**Information shown**

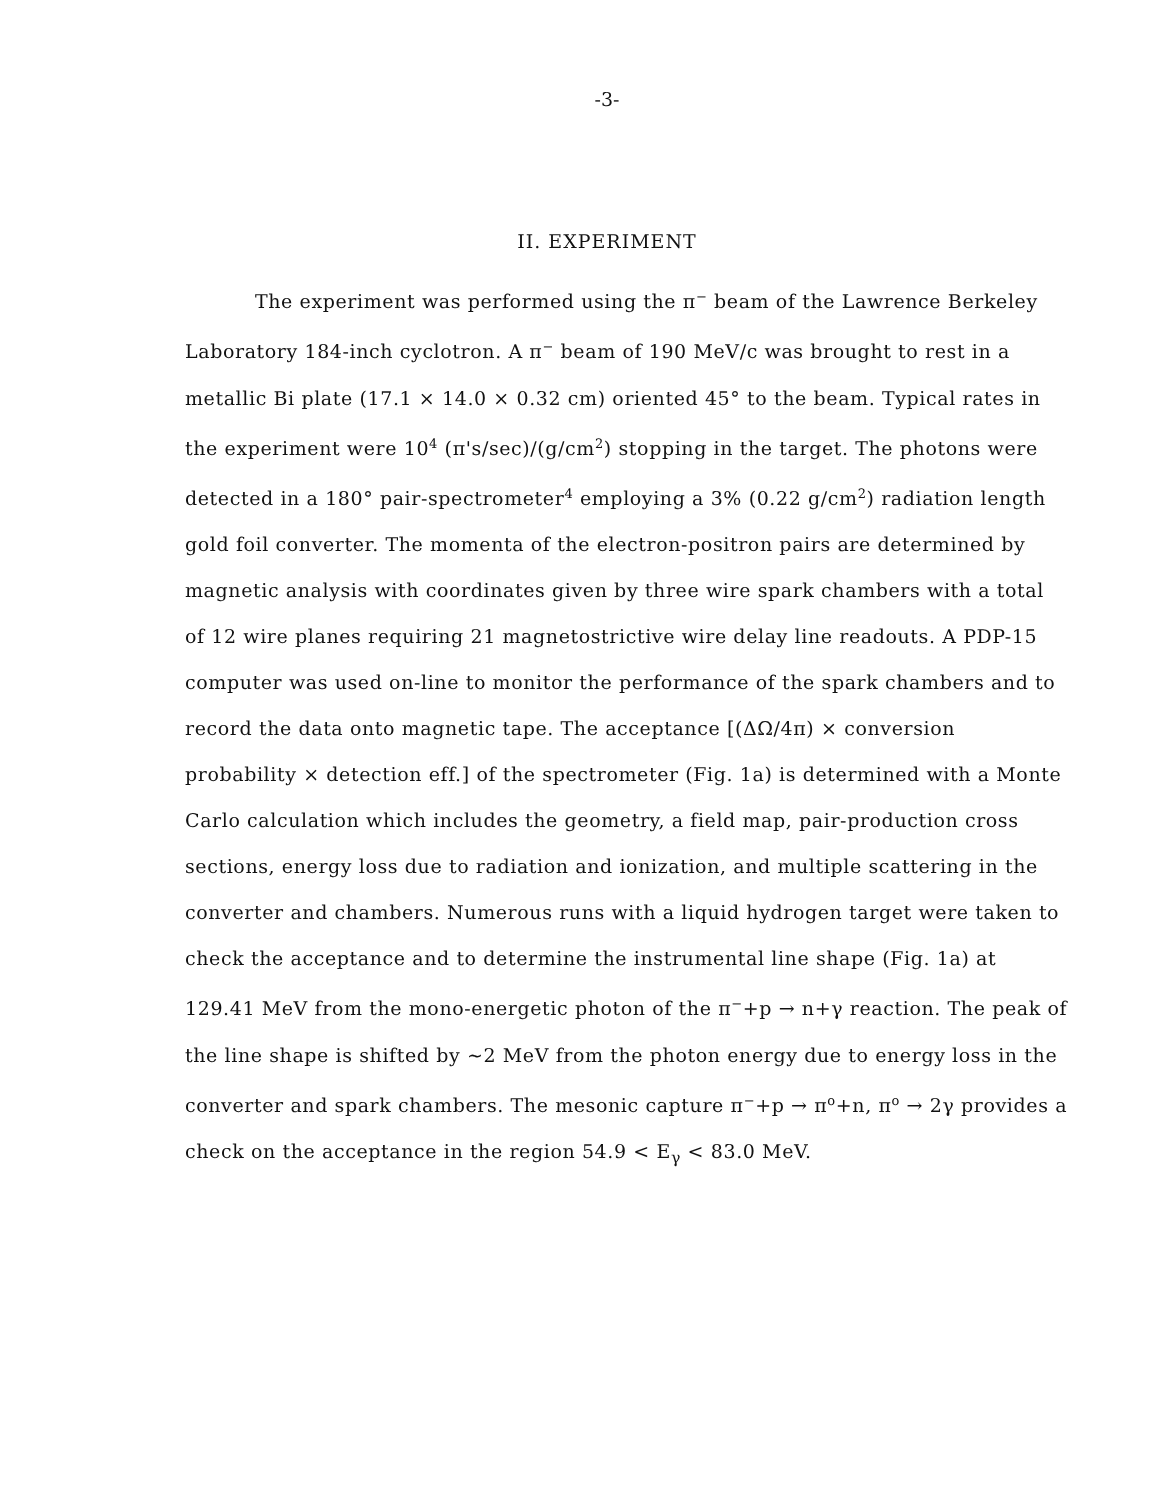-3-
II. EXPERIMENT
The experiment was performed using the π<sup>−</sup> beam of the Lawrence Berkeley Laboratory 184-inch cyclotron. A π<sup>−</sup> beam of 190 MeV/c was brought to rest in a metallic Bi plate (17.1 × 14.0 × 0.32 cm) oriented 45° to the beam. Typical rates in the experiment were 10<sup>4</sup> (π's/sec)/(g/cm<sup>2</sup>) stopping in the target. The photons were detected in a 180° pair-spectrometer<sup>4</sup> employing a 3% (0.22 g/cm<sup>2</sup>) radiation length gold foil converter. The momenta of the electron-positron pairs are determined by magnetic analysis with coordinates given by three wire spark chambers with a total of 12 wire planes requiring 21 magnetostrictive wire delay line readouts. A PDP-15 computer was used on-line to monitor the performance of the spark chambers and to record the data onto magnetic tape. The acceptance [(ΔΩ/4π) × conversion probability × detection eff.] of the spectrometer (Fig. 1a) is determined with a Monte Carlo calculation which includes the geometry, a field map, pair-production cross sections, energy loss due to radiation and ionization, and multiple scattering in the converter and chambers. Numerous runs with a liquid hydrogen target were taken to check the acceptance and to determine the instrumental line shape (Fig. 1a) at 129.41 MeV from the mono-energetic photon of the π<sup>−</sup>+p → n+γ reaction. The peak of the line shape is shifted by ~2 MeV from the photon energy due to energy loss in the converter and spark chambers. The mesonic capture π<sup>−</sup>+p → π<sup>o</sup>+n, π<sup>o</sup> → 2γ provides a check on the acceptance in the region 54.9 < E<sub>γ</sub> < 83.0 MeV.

**What you need to do**
Each line of the material is to be output exactly. Images are not part of the expected output.

**Result for this task**
-3-
II. EXPERIMENT
The experiment was performed using the π<sup>−</sup> beam of the Lawrence Berkeley Laboratory 184-inch cyclotron. A π<sup>−</sup> beam of 190 MeV/c was brought to rest in a metallic Bi plate (17.1 × 14.0 × 0.32 cm) oriented 45° to the beam. Typical rates in the experiment were 10<sup>4</sup> (π's/sec)/(g/cm<sup>2</sup>) stopping in the target. The photons were detected in a 180° pair-spectrometer<sup>4</sup> employing a 3% (0.22 g/cm<sup>2</sup>) radiation length gold foil converter. The momenta of the electron-positron pairs are determined by magnetic analysis with coordinates given by three wire spark chambers with a total of 12 wire planes requiring 21 magnetostrictive wire delay line readouts. A PDP-15 computer was used on-line to monitor the performance of the spark chambers and to record the data onto magnetic tape. The acceptance [(ΔΩ/4π) × conversion probability × detection eff.] of the spectrometer (Fig. 1a) is determined with a Monte Carlo calculation which includes the geometry, a field map, pair-production cross sections, energy loss due to radiation and ionization, and multiple scattering in the converter and chambers. Numerous runs with a liquid hydrogen target were taken to check the acceptance and to determine the instrumental line shape (Fig. 1a) at 129.41 MeV from the mono-energetic photon of the π<sup>−</sup>+p → n+γ reaction. The peak of the line shape is shifted by ~2 MeV from the photon energy due to energy loss in the converter and spark chambers. The mesonic capture π<sup>−</sup>+p → π<sup>o</sup>+n, π<sup>o</sup> → 2γ provides a check on the acceptance in the region 54.9 < E<sub>γ</sub> < 83.0 MeV.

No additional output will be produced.